Dataset records section start
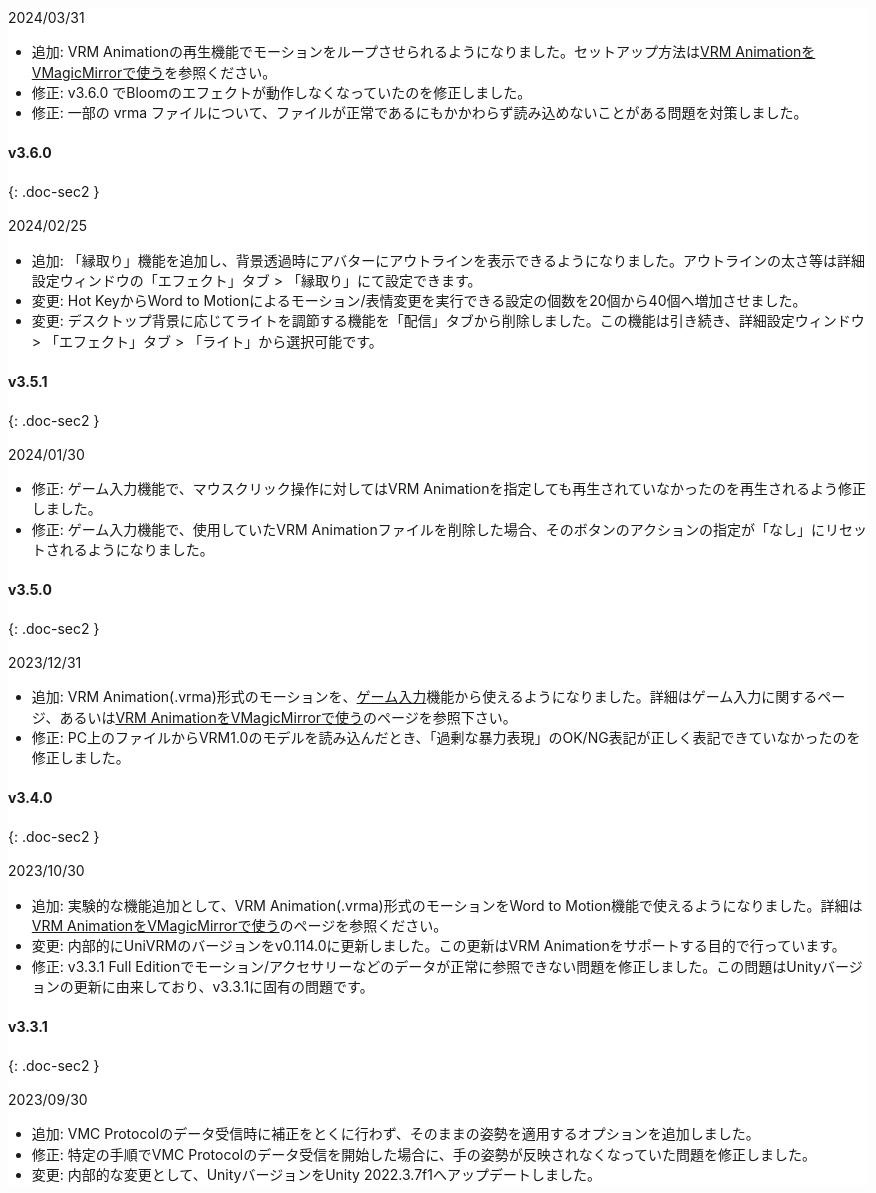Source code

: 2024/03/31

* 追加: VRM Animationの再生機能でモーションをループさせられるようになりました。セットアップ方法は[VRM AnimationをVMagicMirrorで使う](../tips/use_vrma)を参照ください。
* 修正: v3.6.0 でBloomのエフェクトが動作しなくなっていたのを修正しました。 
* 修正: 一部の vrma ファイルについて、ファイルが正常であるにもかかわらず読み込めないことがある問題を対策しました。


#### v3.6.0
{: .doc-sec2 }

2024/02/25

* 追加: 「縁取り」機能を追加し、背景透過時にアバターにアウトラインを表示できるようになりました。アウトラインの太さ等は詳細設定ウィンドウの「エフェクト」タブ > 「縁取り」にて設定できます。
* 変更: Hot KeyからWord to Motionによるモーション/表情変更を実行できる設定の個数を20個から40個へ増加させました。
* 変更: デスクトップ背景に応じてライトを調節する機能を「配信」タブから削除しました。この機能は引き続き、詳細設定ウィンドウ > 「エフェクト」タブ > 「ライト」から選択可能です。


#### v3.5.1
{: .doc-sec2 }

2024/01/30

* 修正: ゲーム入力機能で、マウスクリック操作に対してはVRM Animationを指定しても再生されていなかったのを再生されるよう修正しました。
* 修正: ゲーム入力機能で、使用していたVRM Animationファイルを削除した場合、そのボタンのアクションの指定が「なし」にリセットされるようになりました。


#### v3.5.0
{: .doc-sec2 }

2023/12/31

* 追加: VRM Animation(.vrma)形式のモーションを、[ゲーム入力](../docs/game_input)機能から使えるようになりました。詳細はゲーム入力に関するページ、あるいは[VRM AnimationをVMagicMirrorで使う](../tips/use_vrma)のページを参照下さい。
* 修正: PC上のファイルからVRM1.0のモデルを読み込んだとき、「過剰な暴力表現」のOK/NG表記が正しく表記できていなかったのを修正しました。


#### v3.4.0
{: .doc-sec2 }

2023/10/30

* 追加: 実験的な機能追加として、VRM Animation(.vrma)形式のモーションをWord to Motion機能で使えるようになりました。詳細は[VRM AnimationをVMagicMirrorで使う](../tips/use_vrma)のページを参照ください。
* 変更: 内部的にUniVRMのバージョンをv0.114.0に更新しました。この更新はVRM Animationをサポートする目的で行っています。
* 修正: v3.3.1 Full Editionでモーション/アクセサリーなどのデータが正常に参照できない問題を修正しました。この問題はUnityバージョンの更新に由来しており、v3.3.1に固有の問題です。


#### v3.3.1
{: .doc-sec2 }

2023/09/30

* 追加: VMC Protocolのデータ受信時に補正をとくに行わず、そのままの姿勢を適用するオプションを追加しました。
* 修正: 特定の手順でVMC Protocolのデータ受信を開始した場合に、手の姿勢が反映されなくなっていた問題を修正しました。
* 変更: 内部的な変更として、UnityバージョンをUnity 2022.3.7f1へアップデートしました。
Dataset records section end
**Action item**
Recast the records above as a numbered list of their lines, with blank lines omitted. Leave the pictures out of the answer.

**Exercise answer**
1. Source code
2. : 2024/03/31
3. * 追加: VRM Animationの再生機能でモーションをループさせられるようになりました。セットアップ方法は[VRM AnimationをVMagicMirrorで使う](../tips/use_vrma)を参照ください。
4. * 修正: v3.6.0 でBloomのエフェクトが動作しなくなっていたのを修正しました。 
5. * 修正: 一部の vrma ファイルについて、ファイルが正常であるにもかかわらず読み込めないことがある問題を対策しました。
6. #### v3.6.0
7. {: .doc-sec2 }
8. 2024/02/25
9. * 追加: 「縁取り」機能を追加し、背景透過時にアバターにアウトラインを表示できるようになりました。アウトラインの太さ等は詳細設定ウィンドウの「エフェクト」タブ > 「縁取り」にて設定できます。
10. * 変更: Hot KeyからWord to Motionによるモーション/表情変更を実行できる設定の個数を20個から40個へ増加させました。
11. * 変更: デスクトップ背景に応じてライトを調節する機能を「配信」タブから削除しました。この機能は引き続き、詳細設定ウィンドウ > 「エフェクト」タブ > 「ライト」から選択可能です。
12. #### v3.5.1
13. {: .doc-sec2 }
14. 2024/01/30
15. * 修正: ゲーム入力機能で、マウスクリック操作に対してはVRM Animationを指定しても再生されていなかったのを再生されるよう修正しました。
16. * 修正: ゲーム入力機能で、使用していたVRM Animationファイルを削除した場合、そのボタンのアクションの指定が「なし」にリセットされるようになりました。
17. #### v3.5.0
18. {: .doc-sec2 }
19. 2023/12/31
20. * 追加: VRM Animation(.vrma)形式のモーションを、[ゲーム入力](../docs/game_input)機能から使えるようになりました。詳細はゲーム入力に関するページ、あるいは[VRM AnimationをVMagicMirrorで使う](../tips/use_vrma)のページを参照下さい。
21. * 修正: PC上のファイルからVRM1.0のモデルを読み込んだとき、「過剰な暴力表現」のOK/NG表記が正しく表記できていなかったのを修正しました。
22. #### v3.4.0
23. {: .doc-sec2 }
24. 2023/10/30
25. * 追加: 実験的な機能追加として、VRM Animation(.vrma)形式のモーションをWord to Motion機能で使えるようになりました。詳細は[VRM AnimationをVMagicMirrorで使う](../tips/use_vrma)のページを参照ください。
26. * 変更: 内部的にUniVRMのバージョンをv0.114.0に更新しました。この更新はVRM Animationをサポートする目的で行っています。
27. * 修正: v3.3.1 Full Editionでモーション/アクセサリーなどのデータが正常に参照できない問題を修正しました。この問題はUnityバージョンの更新に由来しており、v3.3.1に固有の問題です。
28. #### v3.3.1
29. {: .doc-sec2 }
30. 2023/09/30
31. * 追加: VMC Protocolのデータ受信時に補正をとくに行わず、そのままの姿勢を適用するオプションを追加しました。
32. * 修正: 特定の手順でVMC Protocolのデータ受信を開始した場合に、手の姿勢が反映されなくなっていた問題を修正しました。
33. * 変更: 内部的な変更として、UnityバージョンをUnity 2022.3.7f1へアップデートしました。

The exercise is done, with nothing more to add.